≡ Yes, I Know, it’s a post about Oprah… ≡

84901594_jamesfrey_137709bJames Frey photographed in 1994, shortly after coming out of rehab.

In an article by Anna Iatsenko published in Paradoxes of Authenticity (2012), the author speaks about what came to be known as The James Frey Controversy, a situation involving the writer and the TV tycoon Oprah Winfrey. The story concerns Frey’s book A Million Little Pieces, which he promoted as an autobiography about his outlaw period with alcohol, drugs and crime. Back in 2005, in one of her monthly Book Club reviews, Oprah decided to recommend, gift and promote Frey’s so-called autobiography, emphasizing the huge impact it had on her, her family and her crew.

Because Oprah is an alpha-consumer (the concept goes back to Charles Lindholm‘s Culture and Authenticity, 2008), after the book appeared on air, the audience flew to the bookstores, eager to share Oprah’s emotional experience. The events took place in the following order: 26th October 2005, Oprah invites Frey to her show, to speak about his book; sales go up the roof, hitting close to 2 million; 8th January 2006, The Smoking Gun exposes Frey’s story with an article entitled The Man Who Conned Oprah; 11th January 2006 Frey goes on Larry King‘s show and starts to answer some questions; Oprah calls by the end of the program and reassures her support on Frey’s work; 26th January 2006, Frey returns to Oprah’s stage, who by the time had reviewed her position on the entire situation and goes on to confront him and accuse him of lying; five years later, both on the 16th and 17th May 2011, in the last season of her show, Oprah airs a two part conversation with Frey, apologizing for her lack of compassion and so on.

In Oprah’s words, this has been the biggest controversy that had ever hit the show in 25 years. I’m interested in the way questions of authorship reflect on the issue of biographical authenticity but, overall, what really intrigues me is the degree of expectation created in the context of a promise of authenticity. In conversation with King, Frey claims he had written a memoir but then the publisher decided to promote it as an autobiography. At a given point King says:

“People reading a memoir expect it to be a true story, whether it’s Alan Alda doing a memoir of his life or James Frey doing a memoir of his, that the facts written down as they happened or their perception of their happening.”

To what Frey responds:

“It’s an individual’s perception of what happened in their own life.
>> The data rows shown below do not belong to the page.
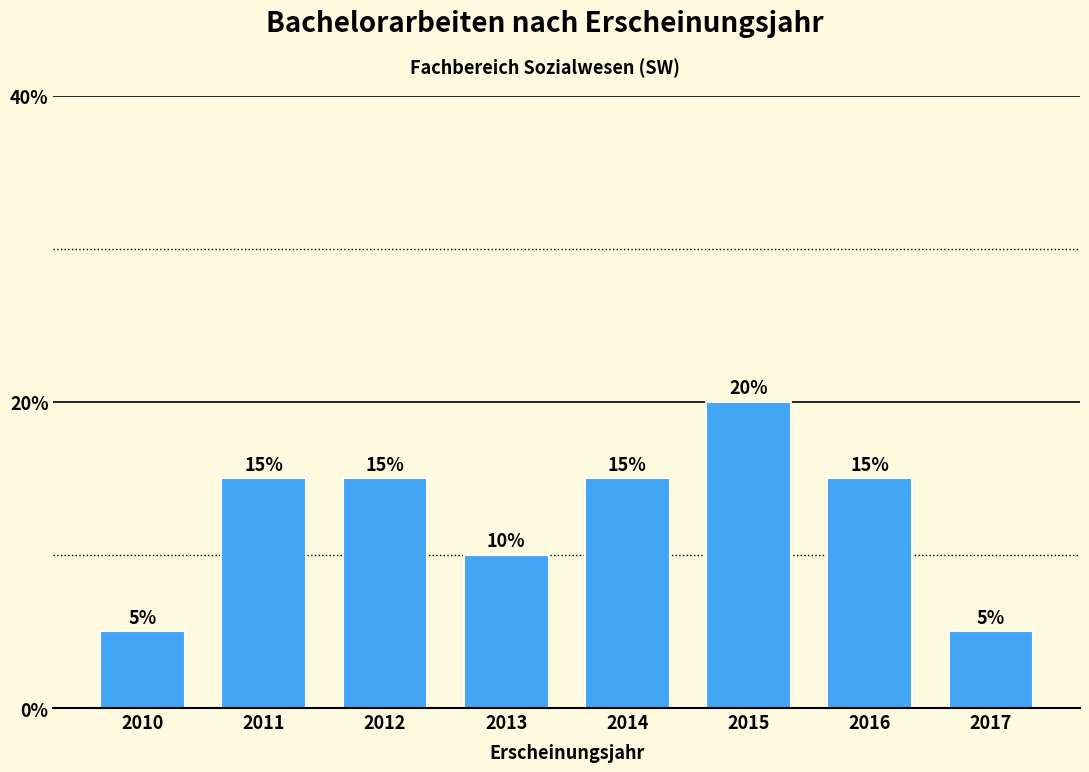

Reading left to right, what are all the values shown in this chart?

2010=5	2011=15	2012=15	2013=10	2014=15	2015=20	2016=15	2017=5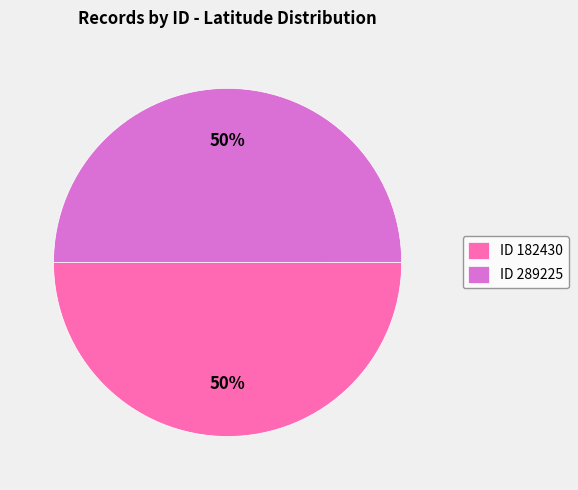

Count the number of slices in the pie.

2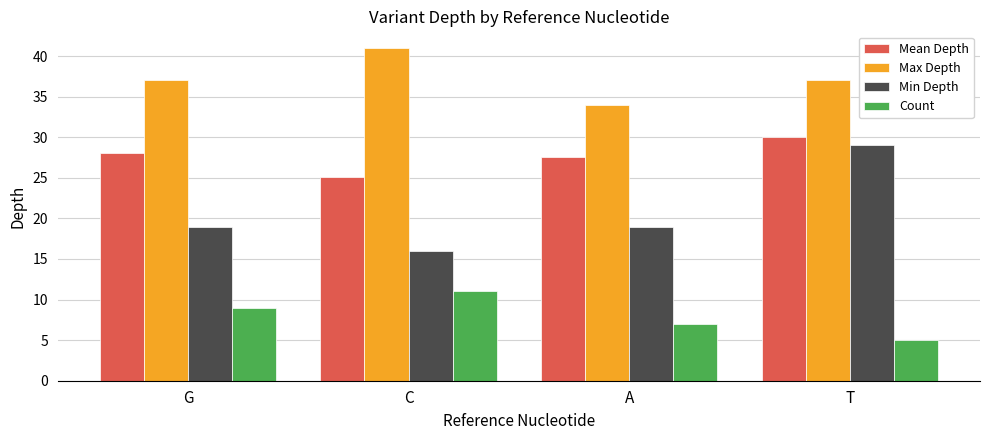

Count the Max Depth values in the range 37 to 41.

3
This is my recollection of my life. A lot of the events I was writing about took place between 15 and 25 years ago. A lot of the events took place while I was under the influence of drugs and alcohol. I still stand by my book. I still stand by the fact that it’s my story. It’s a truthful retelling of the story.”

In the article That is Real, Iatsenko highlights some moments in the controversy, namely Frey mentioning to King the importance of an “essential truth”. arguing that in spite of the falsity of the stories described in the book, the experience still had “emotional truth”:

“In the memoir genre, the writer generally takes liberties. You know, you take liberties with time because you’re compressing time a lot. You take liberties with events and sequence of events. The important aspect of a memoir is to get at the essential truth of it.”

Oprah’s first comment since the beginning of the controversy was in the form of a phone-call to Larry King Live. Though the audience was expecting Imaculate-Oprah to condemn Fraud-Frey, she reinforced her support for the book, saying:

“And I feel about “A Million Little Pieces” that although some of the facts have been questioned — and people have a right to question, because we live in a country that lets you do that, that the underlying message of redemption in James Frey’s memoir still resonates with me. And I know that it resonates with millions of other people who have read this book and will continue to read this book”

Two weeks after King’s program, Frey and his publisher Nan Talese, are invited back to Oprah’s to discuss the following question: Can you promise people the truth and then not deliver it? Frey is then subjected to an exhausting questioning of the facts he wrote about, the same facts that weeks before Oprah had qualified as “irrelevant”. (Larry King Live) Oprah tells him how she feels “really duped” and how he “betrayed millions of readers”.

Althoug Frey has sold over 4 million copies of A Million Little Pieces, the battle with Oprah left its marks and the scandal forced Frey to move to France with his family. But despite the personal injuries and the amount of lawsuits for damages caused by the book, these attempts to punish someone of inauthenticity forever changed the lexicon of authenticity.